A lot is said about "the millennials." The stereotype is that we don't want to work. Now I say we because I am one of the millennials. I say stereotype because for all of us that is not true. There are plenty of us out there who are willing to work, make those long days worth it so that we are able to move up and become the next pros. As a young rider trying to work up the levels without money its tough. But it can be doable. People who want stuff given to them are everywhere. Not just here but you see it in schools, sports, and day to day life. But I am getting a bit off topic here. We are here and we are willing to work but it needs to be known that it goes both ways. I am going to write the rest of the blog from a rider perspective as well as a trainer perspective because I think we need to look through the eyes of both to see what is really going on here.
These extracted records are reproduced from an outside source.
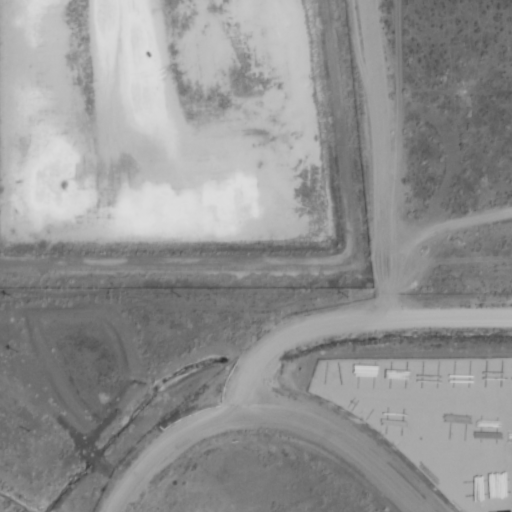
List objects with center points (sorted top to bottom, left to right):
road: (368, 123)
road: (445, 230)
road: (380, 281)
road: (447, 314)
road: (225, 384)
road: (298, 421)
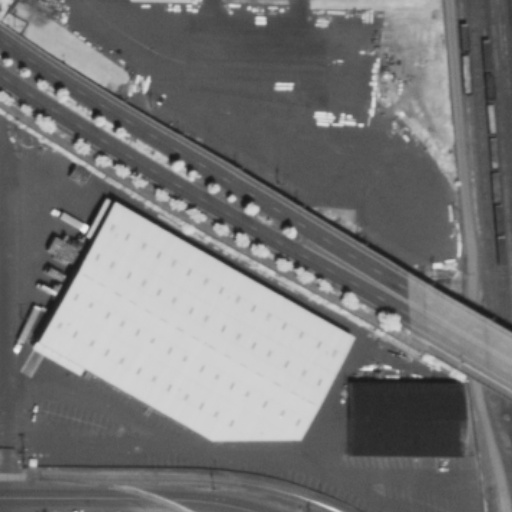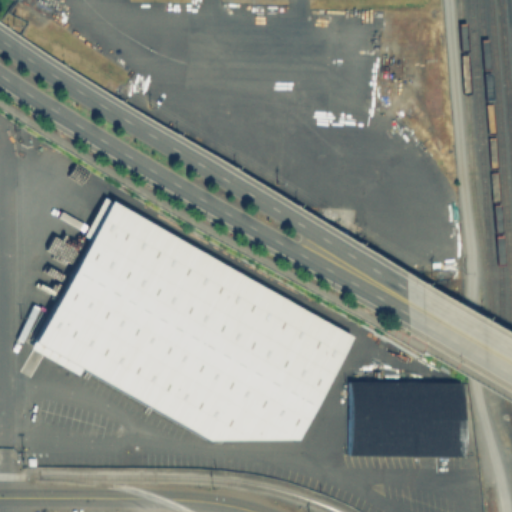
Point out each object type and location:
road: (159, 35)
railway: (505, 85)
railway: (501, 146)
railway: (481, 162)
road: (211, 173)
railway: (493, 197)
road: (206, 200)
railway: (473, 202)
building: (187, 332)
road: (467, 335)
building: (402, 415)
railway: (197, 475)
railway: (93, 479)
road: (81, 498)
road: (205, 502)
road: (146, 505)
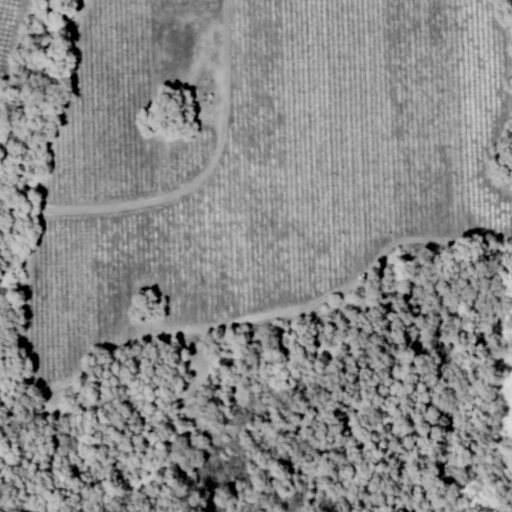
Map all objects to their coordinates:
crop: (232, 151)
road: (190, 183)
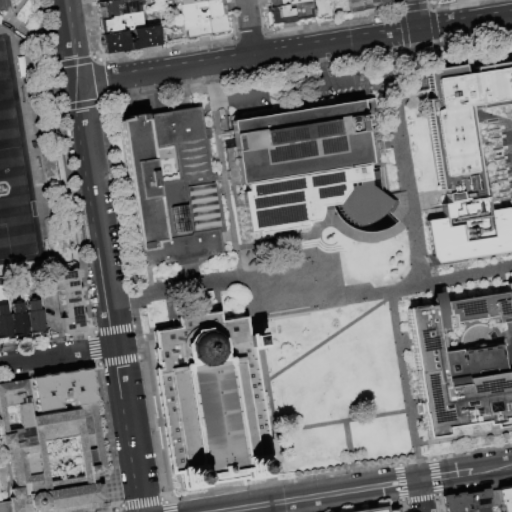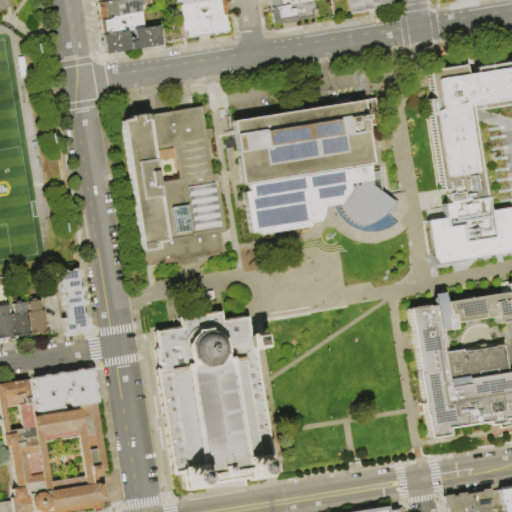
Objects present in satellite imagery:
building: (101, 1)
building: (190, 1)
building: (286, 2)
parking lot: (3, 4)
building: (363, 4)
building: (367, 5)
building: (117, 8)
road: (16, 9)
building: (203, 10)
building: (286, 10)
building: (292, 13)
road: (415, 14)
building: (198, 17)
road: (4, 18)
road: (41, 21)
building: (120, 24)
building: (121, 26)
building: (205, 27)
road: (248, 28)
road: (92, 30)
road: (38, 38)
building: (129, 40)
road: (66, 42)
road: (187, 46)
road: (293, 49)
road: (47, 55)
road: (99, 58)
road: (73, 62)
road: (318, 64)
road: (213, 80)
road: (338, 80)
road: (101, 81)
road: (52, 86)
road: (241, 95)
road: (79, 104)
building: (463, 122)
building: (464, 154)
road: (219, 155)
road: (402, 158)
building: (304, 167)
building: (309, 167)
park: (12, 178)
building: (168, 186)
building: (173, 187)
road: (117, 199)
road: (95, 214)
road: (72, 220)
building: (467, 231)
road: (307, 236)
road: (195, 265)
road: (227, 283)
road: (384, 289)
road: (173, 292)
road: (248, 297)
building: (67, 301)
building: (69, 302)
building: (472, 309)
road: (135, 312)
building: (35, 318)
building: (20, 319)
building: (19, 321)
building: (5, 324)
road: (115, 329)
road: (91, 333)
road: (328, 338)
road: (511, 340)
road: (44, 341)
road: (139, 341)
road: (91, 349)
road: (58, 354)
road: (120, 361)
building: (458, 362)
road: (95, 365)
road: (402, 367)
road: (46, 372)
road: (260, 378)
building: (456, 380)
building: (63, 390)
building: (209, 400)
building: (209, 401)
road: (316, 426)
road: (129, 428)
road: (154, 428)
road: (511, 429)
road: (108, 436)
road: (346, 437)
road: (454, 438)
building: (51, 444)
road: (471, 451)
building: (51, 455)
road: (416, 459)
road: (425, 459)
road: (407, 462)
road: (376, 467)
road: (352, 469)
road: (311, 477)
road: (437, 478)
road: (402, 483)
road: (368, 488)
road: (218, 492)
road: (419, 496)
building: (505, 498)
building: (503, 499)
road: (164, 500)
road: (422, 500)
building: (464, 502)
building: (466, 502)
road: (142, 503)
road: (406, 504)
building: (4, 507)
road: (118, 507)
road: (168, 507)
road: (376, 507)
road: (106, 510)
building: (378, 510)
building: (382, 510)
road: (116, 511)
building: (481, 511)
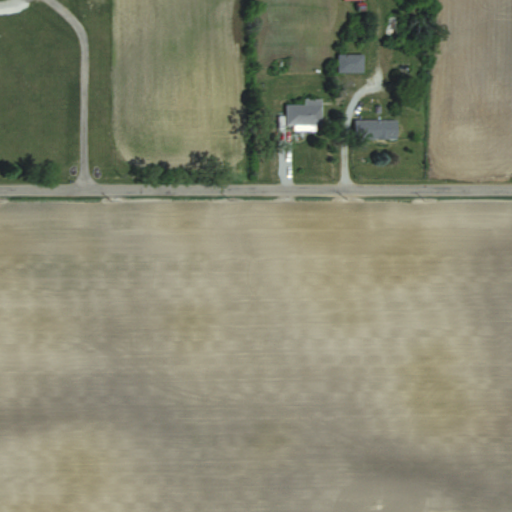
When you are hiring a working student you need to have a list of what is expected, what is offered, and have a contract signed. This way you have set in writing what you expect and what you are offering. What do you expect a working student to do? They should groom at home and at shows, hold for farrier, vet, etc., tack and untack, muck stalls, scrub water buckets, feed, water, picking fields, and other farm chores. But this doesn't mean you run your working student into the ground. A working student should not be worked so hard that they have absolutely no time in their day to eat, drink, or ride their own horse. They are coming to work but also to learn from you. The only thing you are learning then is how not to run a barn if they ever go pro. Even though they are and should be expected to groom at shows, they still need to have time to compete their own, otherwise how is this benefiting them? Teach them. Give them the ways of how things are done in the barn, let them watch a lesson or two that you teach. You are taking part in creating the next generation. We need it to thrive. You are creating riders for the 2028 and 2032 Olympics without knowing it yet.
But Working Students. Let me repeat that. WORKING Students. You can't go to a farm expecting to just ride. Guess what. You are going to cry, you are going to want to give up, but that is what makes it worth it. Should you be showing every weekend? No. And you should not expect to. Should you expect to ride the barns top horses every day? No. If you ride chances are you will be thrown on some babies. You can not walk into the barn expecting to be given everything. But the harder you work your butt off the more your trainer will notice. I am not saying you will always receive more. But it can happen. You are aiming to become better. Think about it. Why are you being a working student?
What should you expect to receive as a working student? Reduced to free board for one horse, housing, a small stipend for food, lessons 2-3 times a week, and a day off once a week. And let me be clear. I am most definitely not saying you should expect everything I just listed. Except for the last two. Because everyone needs a chance to relax. And you are there to learn. All your horses care should still come out of your pocket. But..
Now this all being said. Work your butt off for your "boss" but treat your working student right. Working students, be respectful, pay attention. Write down things you have learned and pay attention. Keep the barn organized, neat, tidy. But don't let yourself get mauled over and worked into the ground with absolutely nothing in return. Trainers, make them work. Don't give them what they don't deserve but when they go above and beyond, reward it! This is a major key is making sure they know you see them working. Don't do it all the time. But occasionally it is okay to reward the people who are always there.
Talk to each other. Before it begins make a list of goals, a list of rules, anything you could need. Treat each other with respect. Stay off your phone and do what is needed to be done. Work your heart out so you can succeed.
Final closing thoughts and I am done. Working Students, this is not exactly a riding opportunity to ride 5-6 horses a day. You are being paid in knowledge, lessons, and just the satisfaction of knowing what to do in situations. Trainers, your working student is not slave labor. Do not treat them like that. Be fair, but do not be lenient or all rules will go down hill. Treat each other well and you will not be sorry. Treat each other wrong and someones reputation could be bashed. That is not a good place. Be fair, be kind, and have fun.